So the third question social conservatives need to ask themselves is: What do I need to hear from a candidate for them to earn my support in both the primary and general elections? Understanding that the candidate who matches up best with their personal views in the primary might not be the nominee they wind up with in the fall of 2008, but for now, it is imperative conservatives ask hard questions. And the more concerns there are in a candidate’s background, the tougher those questions should be.
Such questions should not cause harm. For example, no candidate should give the names of the first two people they would nominate to the Supreme Court, because it would likely be the kiss of death to those nominations, and we would lose out on what would otherwise be top justices. Instead, the candidates should say who on the Court would be their models, and why.
I hear social conservatives say that they’ve said for years that they would never vote for someone who is pro-choice. However, they never imagined that a pro-choice president could give them a pro-life Supreme Court that would overturn Roe v. Wade.
I hear some say they cannot support a president who does not support a federal marriage amendment. They may forget all the other ways that marriage can be protected, and that since the president does not sign a constitutional amendment, the top question is whether such an amendment can get the votes in Congress and the states.
I hear some say they could never trust someone who supported the McCain-Feingold campaign finance law. They forget that they’ve been pleased overall by the president who signed that law. President Bush could have vetoed it, but he didn’t.
Conservatives who have worked to end abortion and have Roe v. Wade overruled cannot lose sight of what is at stake in this election. The winner will shape the Supreme Court with the appointment of at least two justices.
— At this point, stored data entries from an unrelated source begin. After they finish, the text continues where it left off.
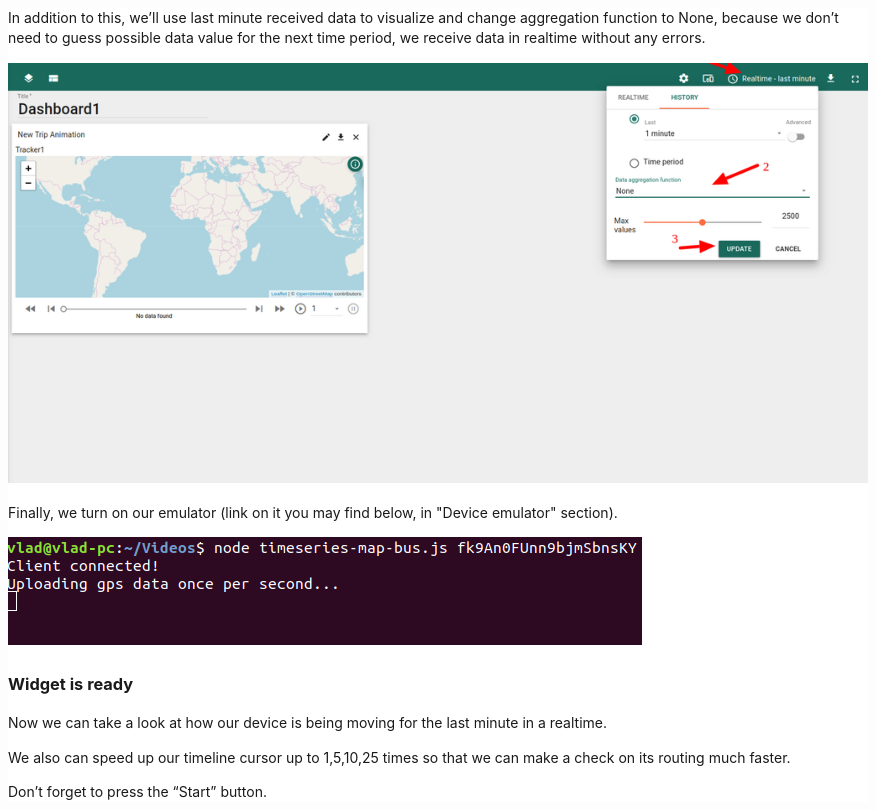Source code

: In addition to this, we’ll use last minute received data to visualize and change aggregation function to None, because we don’t need to guess possible data value for the next time period, we receive data in realtime without any errors.

![image](/images/user-guide/ui/widgets/trip-animation-widget/8.png)

Finally, we turn on our emulator (link on it you may find below, in "Device emulator" section).

![image](/images/user-guide/ui/widgets/trip-animation-widget/9.png)

### Widget is ready

Now we can take a look at how our device is being moving for the last minute in a realtime. 

We also can speed up our timeline cursor up to 1,5,10,25 times so that we can make a check on its routing much faster. 

Don’t forget to press the “Start” button.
Conservatives should have no doubt that Hillary Clinton will appoint Roe v. Wade friendly justices who will keep abortion legal for at least the next generation.
Everyone should back whatever candidate best suits them in the primary. At the end of the primary season, it will be one Republican who will take on Mrs. Clinton, the presumptive Democratic nominee.
So let’s ask tough questions. And then let’s secure important promises from the eventual nominee — Romney, Thompson, McCain or Giuliani. Social conservatives can’t protect the unborn, traditional marriage and the Second Amendment if they shut themselves out of the debate.